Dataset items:
# # #
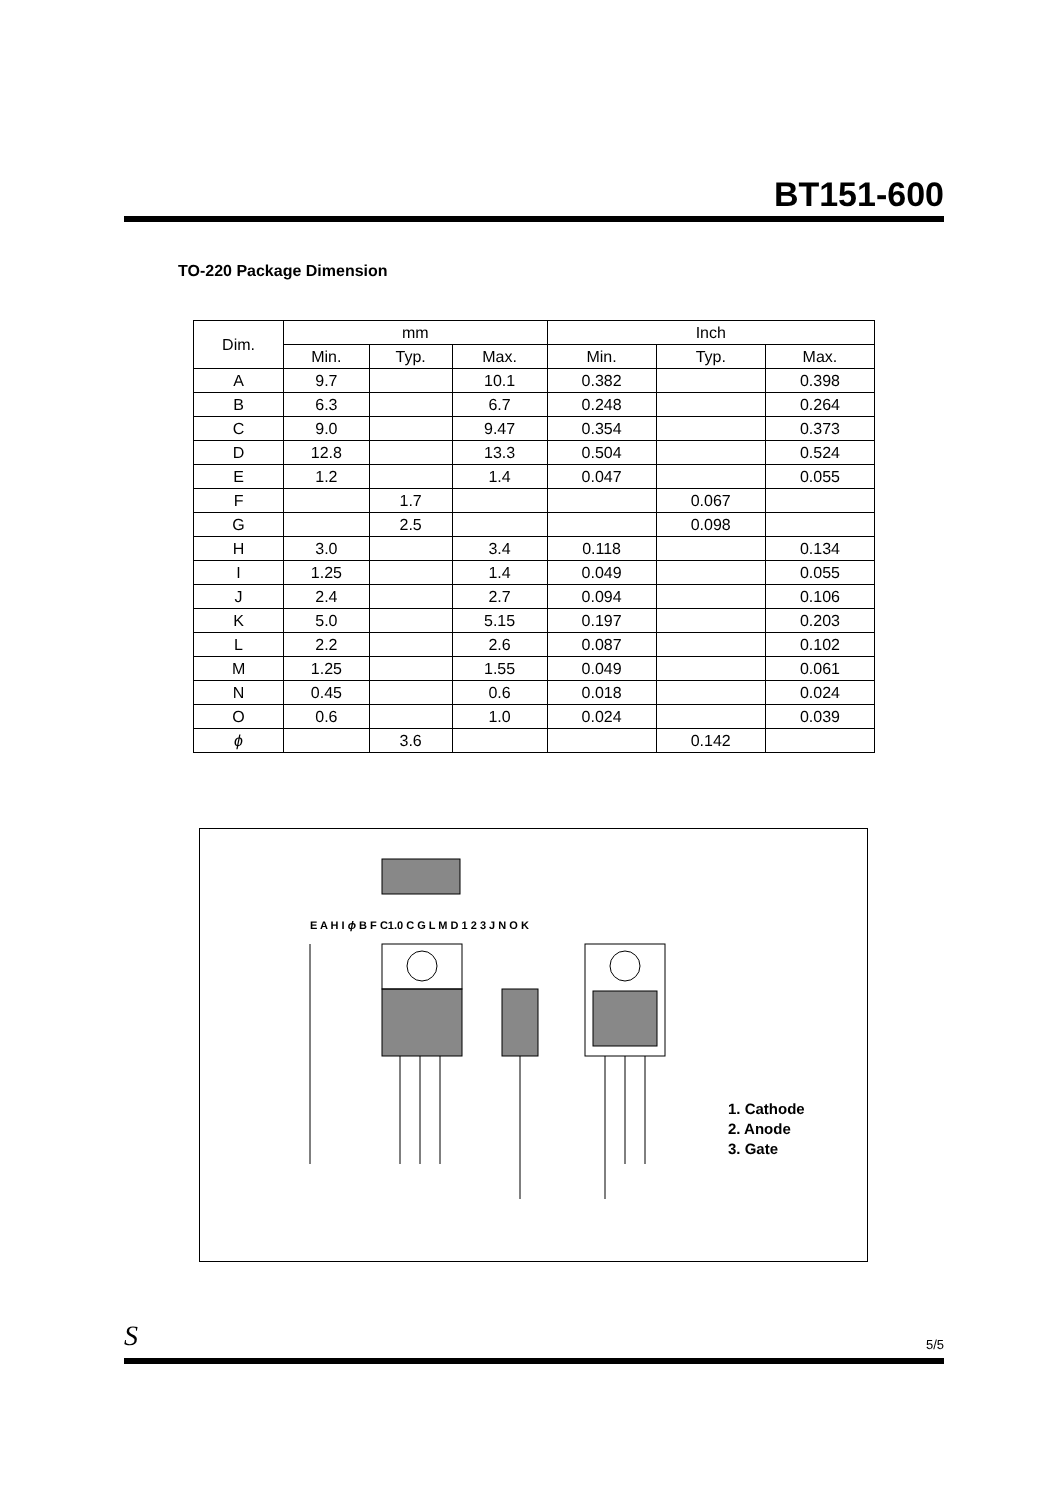BT151-600
TO-220 Package Dimension
| Dim. | mm | | | Inch | | |
| --- | --- | --- | --- | --- | --- | --- |
| | Min. | Typ. | Max. | Min. | Typ. | Max. |
| A | 9.7 | | 10.1 | 0.382 | | 0.398 |
| B | 6.3 | | 6.7 | 0.248 | | 0.264 |
| C | 9.0 | | 9.47 | 0.354 | | 0.373 |
| D | 12.8 | | 13.3 | 0.504 | | 0.524 |
| E | 1.2 | | 1.4 | 0.047 | | 0.055 |
| F | | 1.7 | | | 0.067 | |
| G | | 2.5 | | | 0.098 | |
| H | 3.0 | | 3.4 | 0.118 | | 0.134 |
| I | 1.25 | | 1.4 | 0.049 | | 0.055 |
| J | 2.4 | | 2.7 | 0.094 | | 0.106 |
| K | 5.0 | | 5.15 | 0.197 | | 0.203 |
| L | 2.2 | | 2.6 | 0.087 | | 0.102 |
| M | 1.25 | | 1.55 | 0.049 | | 0.061 |
| N | 0.45 | | 0.6 | 0.018 | | 0.024 |
| O | 0.6 | | 1.0 | 0.024 | | 0.039 |
| ϕ | | 3.6 | | | 0.142 | |
E A H I ϕ B F C1.0 C G L M D 1 2 3 J N O K
1. Cathode
2. Anode
3. Gate
S 5/5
# # #
YOUR GOAL: An exact copy of all the records is required, with the pictures omitted.

RESULT:
BT151-600
TO-220 Package Dimension
| Dim. | mm | | | Inch | | |
| --- | --- | --- | --- | --- | --- | --- |
| | Min. | Typ. | Max. | Min. | Typ. | Max. |
| A | 9.7 | | 10.1 | 0.382 | | 0.398 |
| B | 6.3 | | 6.7 | 0.248 | | 0.264 |
| C | 9.0 | | 9.47 | 0.354 | | 0.373 |
| D | 12.8 | | 13.3 | 0.504 | | 0.524 |
| E | 1.2 | | 1.4 | 0.047 | | 0.055 |
| F | | 1.7 | | | 0.067 | |
| G | | 2.5 | | | 0.098 | |
| H | 3.0 | | 3.4 | 0.118 | | 0.134 |
| I | 1.25 | | 1.4 | 0.049 | | 0.055 |
| J | 2.4 | | 2.7 | 0.094 | | 0.106 |
| K | 5.0 | | 5.15 | 0.197 | | 0.203 |
| L | 2.2 | | 2.6 | 0.087 | | 0.102 |
| M | 1.25 | | 1.55 | 0.049 | | 0.061 |
| N | 0.45 | | 0.6 | 0.018 | | 0.024 |
| O | 0.6 | | 1.0 | 0.024 | | 0.039 |
| ϕ | | 3.6 | | | 0.142 | |
E A H I ϕ B F C1.0 C G L M D 1 2 3 J N O K
1. Cathode
2. Anode
3. Gate
S 5/5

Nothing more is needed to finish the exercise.